As financial markets around the world reeled Thursday following President Donald Trump’s latest and most severe volley of tariffs, one expert warned of an economic ripple effect on auto-related expenses and luxury items, among other consumer costs.

Little was spared as fear flared globally about the potentially higher inflation and weakening economic growth that tariffs can create.

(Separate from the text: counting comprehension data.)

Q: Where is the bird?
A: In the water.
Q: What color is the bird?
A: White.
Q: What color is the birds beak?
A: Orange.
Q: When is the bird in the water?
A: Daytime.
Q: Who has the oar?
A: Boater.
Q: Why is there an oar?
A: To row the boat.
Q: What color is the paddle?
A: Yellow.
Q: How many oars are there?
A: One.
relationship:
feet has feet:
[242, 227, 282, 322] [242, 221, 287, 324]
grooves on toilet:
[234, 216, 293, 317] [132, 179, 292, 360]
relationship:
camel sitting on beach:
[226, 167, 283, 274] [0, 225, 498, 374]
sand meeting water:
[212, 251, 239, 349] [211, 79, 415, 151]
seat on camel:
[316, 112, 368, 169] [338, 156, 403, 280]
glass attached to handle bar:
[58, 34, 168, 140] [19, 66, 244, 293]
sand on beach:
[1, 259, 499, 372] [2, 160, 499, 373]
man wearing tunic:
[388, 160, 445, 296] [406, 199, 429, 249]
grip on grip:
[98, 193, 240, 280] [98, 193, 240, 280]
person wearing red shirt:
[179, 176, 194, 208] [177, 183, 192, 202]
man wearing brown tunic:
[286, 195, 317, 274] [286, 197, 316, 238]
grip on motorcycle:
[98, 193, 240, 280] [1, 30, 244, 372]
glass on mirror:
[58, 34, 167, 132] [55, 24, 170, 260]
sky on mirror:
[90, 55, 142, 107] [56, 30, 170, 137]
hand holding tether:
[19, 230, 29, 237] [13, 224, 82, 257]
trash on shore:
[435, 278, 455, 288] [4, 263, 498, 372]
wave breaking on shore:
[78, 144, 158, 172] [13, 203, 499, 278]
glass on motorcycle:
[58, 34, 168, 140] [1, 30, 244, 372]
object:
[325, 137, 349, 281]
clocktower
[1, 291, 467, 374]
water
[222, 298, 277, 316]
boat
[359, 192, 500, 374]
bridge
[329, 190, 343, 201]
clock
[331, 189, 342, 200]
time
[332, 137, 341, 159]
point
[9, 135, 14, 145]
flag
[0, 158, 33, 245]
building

Prices fell for everything from crude oil and Big Tech stocks to small companies that invest only in U.S. real estate.

“We’re going to have ripple effects to the costs of used cars, repair costs, insurance costs, rental costs,” financial analyst Stephen Kates said in an interview. “And those ripples are going to continue for an unforeseen amount of time.”

Goods imported from dozens of countries and territories are now going to be taxed at sharply higher rates, and that is expected to drive up the costs of everything from cars to clothes to computers.

“I think people who have been shopping at maybe more brand names or for luxury items, they may move down market to a T.J. Maxx, to a Marshalls, to a Walmart,” Kates said.

These tariffs – which can run as high as 50% — are meant to punish countries for trade barriers that Trump says unfairly limit U.S. exports and cause it to run huge trade deficits.

Even countries with which the U.S. enjoys trade surpluses – meaning it sells to them more than it buys, such as the United Kingdom and Argentina – are being targeted with a minimum tariff of 10%. And the highest tariffs are landing on two tiny territories that trade little with America – the African kingdom of Lesotho and the French possession of Saint Pierre and Miquelon off Canada’s Atlantic coast.

For decades, global commerce abided by tariff rates agreed to by the U.S. and 122 other countries during the 1980s and 1990s. On Wednesday, Trump detonated that arrangement, saying that other countries had exploited the system and “ripped off” the United States for years, causing its once-mighty manufacturing base to shrink.

“Our country has been looted, pillaged, raped and plundered,” the president said in the Rose Garden.

Trump hits allies and poor countries

Between the so-called reciprocal and baseline tariffs, Trump hit allies and adversaries, rich and poor countries, and those open and closed to U.S. exports.

“It’s destroying our relationship with the rest of the world, basically, that we’ve had and we’ve enjoyed since World War II in many ways” consumer Stephanie Bartron told 7. “It’s a disaster and it’s stupid. It’s completely absurd.”

Even Singapore, perhaps the freest-trading economy in the world, is getting slugged with the 10% levies, belying Trump’s claims to be balancing other countries’ protectionist policies, said Scott Lincicome, a trade analyst with the libertarian Cato Institute.

“This is not reciprocal at all,” Lincicome said. “Getting to real numbers on foreign trade barriers and their effects on U.S. trade numbers would require lengthy investigations and would take months, if not years, to produce. … They might as well have pulled the numbers out of a hat.”

Taiwan, a U.S. ally, faces a 32% tariff, not much less than geopolitical rival China’s 34%.